CRA-Only Review and the Merge Rate Gap¶
CRA-only reviewed PRs merge at 45.20% versus 68.37% for human-only reviewed PRs — a 23-point gap explained by low signal ratios, not tool failure.
The Evidence¶
An empirical study of 3,109 PRs from the AIDev dataset (HuggingFace-hosted repositories) quantifies how reviewer composition affects merge outcomes (arXiv:2604.03196). The study classifies each PR by reviewer type — CRA-only, human-only, or mixed — and tracks merge rates.
| Reviewer Composition | Merge Rate |
|---|---|
| Human-only | 68.37% |
| Human-dominated mixed | 67.99% |
| CRA-only | 45.20% |
The 23-point merge rate gap contradicts industry claims that CRAs can manage 80% of open source PRs without human involvement (arXiv:2604.03196).
Why CRA-Only Reviews Underperform¶
The Signal Ratio Problem¶
The study introduces a signal ratio metric: the fraction of CRA comments that are actionable, ranging from 0.0 (all noise) to 1.0 (all signal). PRs are grouped into four bands:
- 0–30%: fewer than one-third of comments are actionable
- 31–59%: more noise than signal
- 60–79%: more signal than noise
- 80–100%: predominantly actionable
Among closed CRA-only PRs, 60.2% fall into the 0–30% band. Across 13 CRAs studied, 12 show average signal ratios below 60% (arXiv:2604.03196).
When most comments are noise, developers stop acting on them.

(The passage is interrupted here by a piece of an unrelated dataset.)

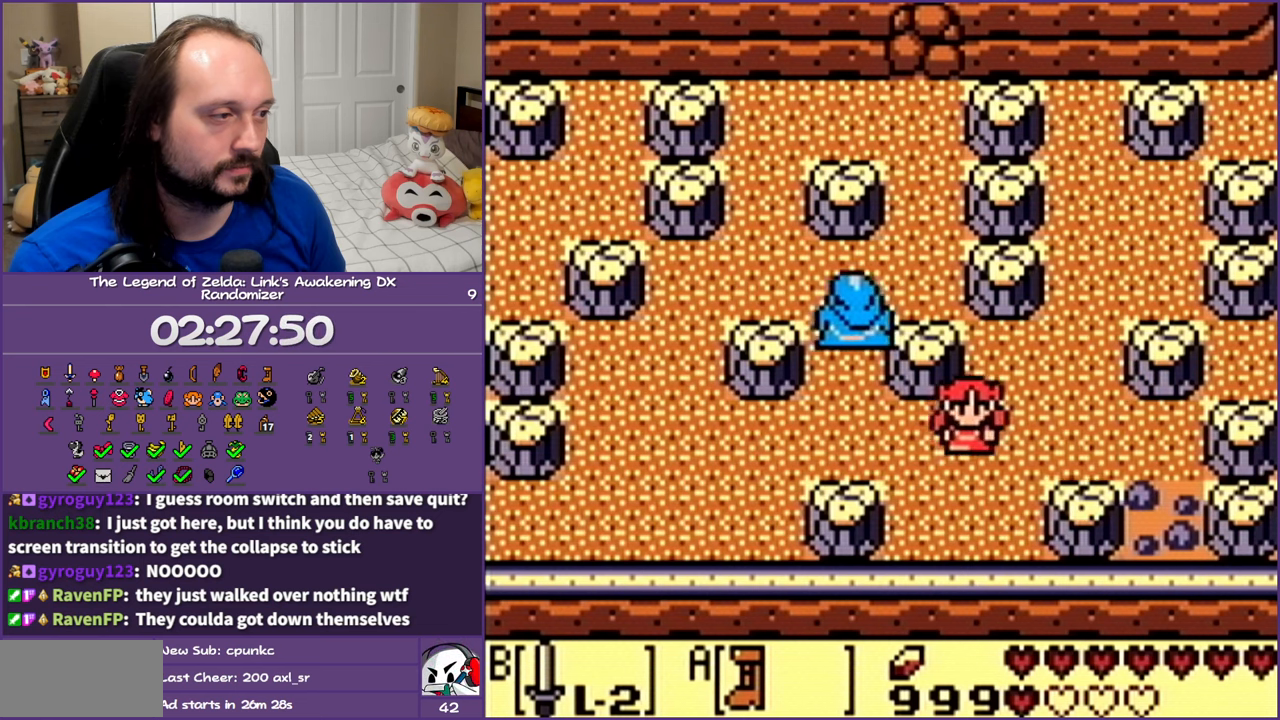
{"buttons": ["B", "DPAD_UP"], "events": [[33, "DPAD_DOWN", "up"], [100, "DPAD_UP", "down"], [450, "B", "down"], [450, "DPAD_LEFT", "up"]]}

PRs stall and are abandoned.
Adoption Rate Baseline¶
This finding aligns with adoption rate data from a separate study of 278,790 code reviews: AI suggestions are adopted at 16.6% versus 56.5% for humans (arXiv:2603.15911). Low adoption is a direct consequence of low signal ratio — if most comments are not actionable, most comments are not adopted.
What Mixed Composition Recovers¶
Human-dominated mixed reviews (CRA + at least one human reviewer) achieve 67.99% merge rates — nearly identical to human-only. Adding a single human reviewer to a CRA-reviewed PR recovers most of the merge rate deficit.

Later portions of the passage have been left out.